RECORDS FOR PROCESSING:
—————

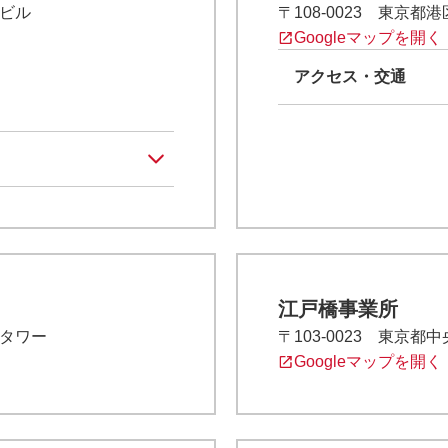
トビル
〒108-0023 東京都
Googleマップを開く
アクセス・交通
江戸橋事業所
橋タワー
〒103-0023 東京都
Googleマップを開く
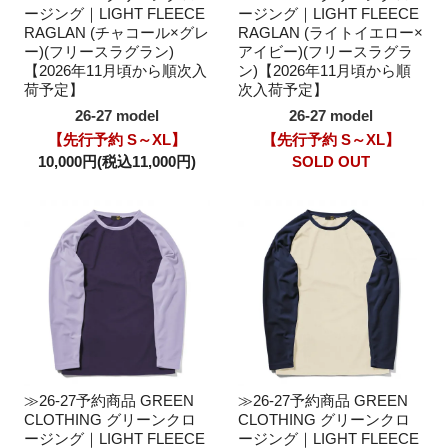
ージング｜LIGHT FLEECE
ージング｜LIGHT FLEECE
RAGLAN (チャコール×グレ
RAGLAN (ライトイエロー×
ー)(フリースラグラン)
アイビー)(フリースラグラ
【2026年11月頃から順次入
ン)【2026年11月頃から順
荷予定】
次入荷予定】
26-27 model
26-27 model
【先行予約 S～XL】
【先行予約 S～XL】
10,000円(税込11,000円)
SOLD OUT
≫26-27予約商品 GREEN
≫26-27予約商品 GREEN
CLOTHING グリーンクロ
CLOTHING グリーンクロ
ージング｜LIGHT FLEECE
ージング｜LIGHT FLEECE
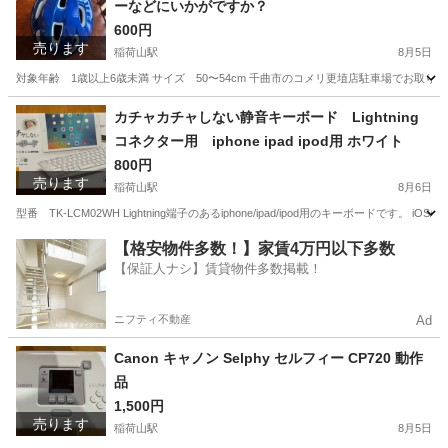
ーなどにいかがですか？
600円
売ります
稲荷山駅
8月5日
対象年齢 1歳以上6歳未満 サイズ 50〜54cm 千曲市のコメリ更埴店駐車場でお取り
長野
千曲市
稲荷山駅
その他
ヘルメット
カチャカチャしない静音キーボード Lightning
コネクター用 iphone ipad ipod用 ホワイト
800円
売ります
稲荷山駅
8月6日
型番 TK-LCM02WH Lightning端子のあるiphone/ipad/ipod用のキーボードで
長野
千曲市
稲荷山駅
周辺機器
Lightning
【格安物件多数！】家賃4万円以下多数
【保証人ナシ】賃貸物件多数掲載！
ニフティ不動産
Ad
Canon キャノン Selphy セルフィー CP720 動作
品
1,500円
売ります
稲荷山駅
8月5日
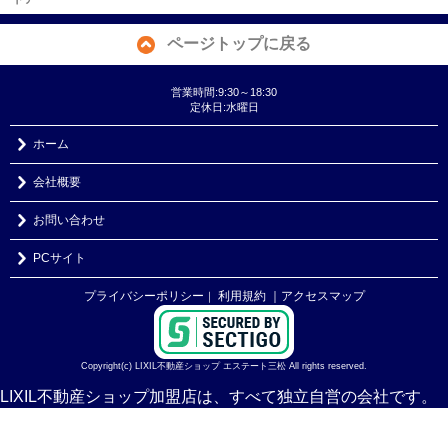
ページトップに戻る
営業時間:9:30～18:30
定休日:水曜日
ホーム
会社概要
お問い合わせ
PCサイト
プライバシーポリシー
利用規約
｜アクセスマップ
｜
Copyright(c) LIXIL不動産ショップ エステート三松 All rights reserved.
LIXIL不動産ショップ加盟店は、すべて独立自営の会社です。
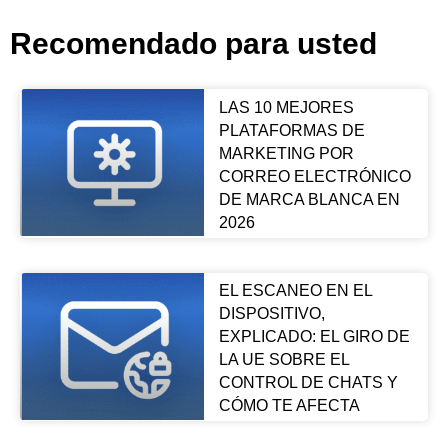
Recomendado para usted
LAS 10 MEJORES
PLATAFORMAS DE
MARKETING POR
CORREO ELECTRÓNICO
DE MARCA BLANCA EN
2026
EL ESCANEO EN EL
DISPOSITIVO,
EXPLICADO: EL GIRO DE
LA UE SOBRE EL
CONTROL DE CHATS Y
CÓMO TE AFECTA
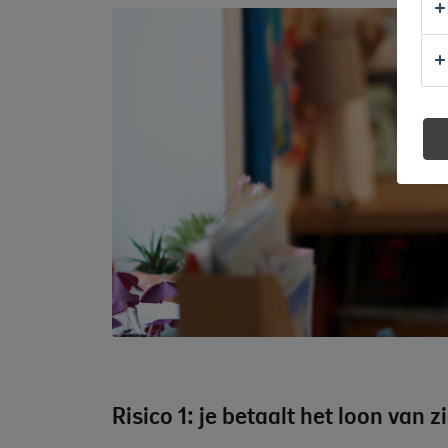
Risico 1: je betaalt het loon van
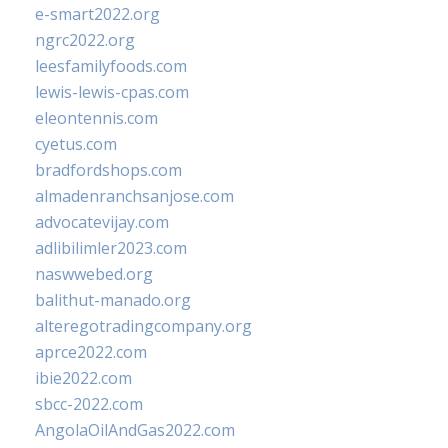
e-smart2022.org
ngrc2022.org
leesfamilyfoods.com
lewis-lewis-cpas.com
eleontennis.com
cyetus.com
bradfordshops.com
almadenranchsanjose.com
advocatevijay.com
adlibilimler2023.com
naswwebed.org
balithut-manado.org
alteregotradingcompany.org
aprce2022.com
ibie2022.com
sbcc-2022.com
AngolaOilAndGas2022.com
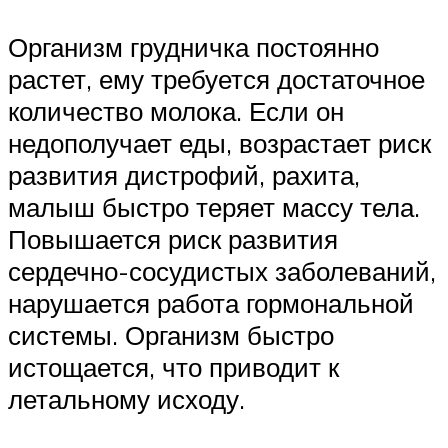
Организм грудничка постоянно
растет, ему требуется достаточное
количество молока. Если он
недополучает еды, возрастает риск
развития дистрофий, рахита,
малыш быстро теряет массу тела.
Повышается риск развития
сердечно-сосудистых заболеваний,
нарушается работа гормональной
системы. Организм быстро
истощается, что приводит к
летальному исходу.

—————

WORK TASK: Starting at the line that contains "Recomendado para usted" and continuing through the end of the data, rewrite those lines with "cyetus.com" changed to "cyetus.net" and nothing else altered. Leave the pictures out of your answer.

SOLUTION FOR THIS TASK:
Recomendado para usted
LAS 10 MEJORES
PLATAFORMAS DE
MARKETING POR
CORREO ELECTRÓNICO
DE MARCA BLANCA EN
2026
EL ESCANEO EN EL
DISPOSITIVO,
EXPLICADO: EL GIRO DE
LA UE SOBRE EL
CONTROL DE CHATS Y
CÓMO TE AFECTA
Risico 1: je betaalt het loon van
e-smart2022.org
ngrc2022.org
leesfamilyfoods.com
lewis-lewis-cpas.com
eleontennis.com
cyetus.net
bradfordshops.com
almadenranchsanjose.com
advocatevijay.com
adlibilimler2023.com
naswwebed.org
balithut-manado.org
alteregotradingcompany.org
aprce2022.com
ibie2022.com
sbcc-2022.com
AngolaOilAndGas2022.com
Организм грудничка постоянно
растет, ему требуется достаточное
количество молока. Если он
недополучает еды, возрастает риск
развития дистрофий, рахита,
малыш быстро теряет массу тела.
Повышается риск развития
сердечно-сосудистых заболеваний,
нарушается работа гормональной
системы. Организм быстро
истощается, что приводит к
летальному исходу.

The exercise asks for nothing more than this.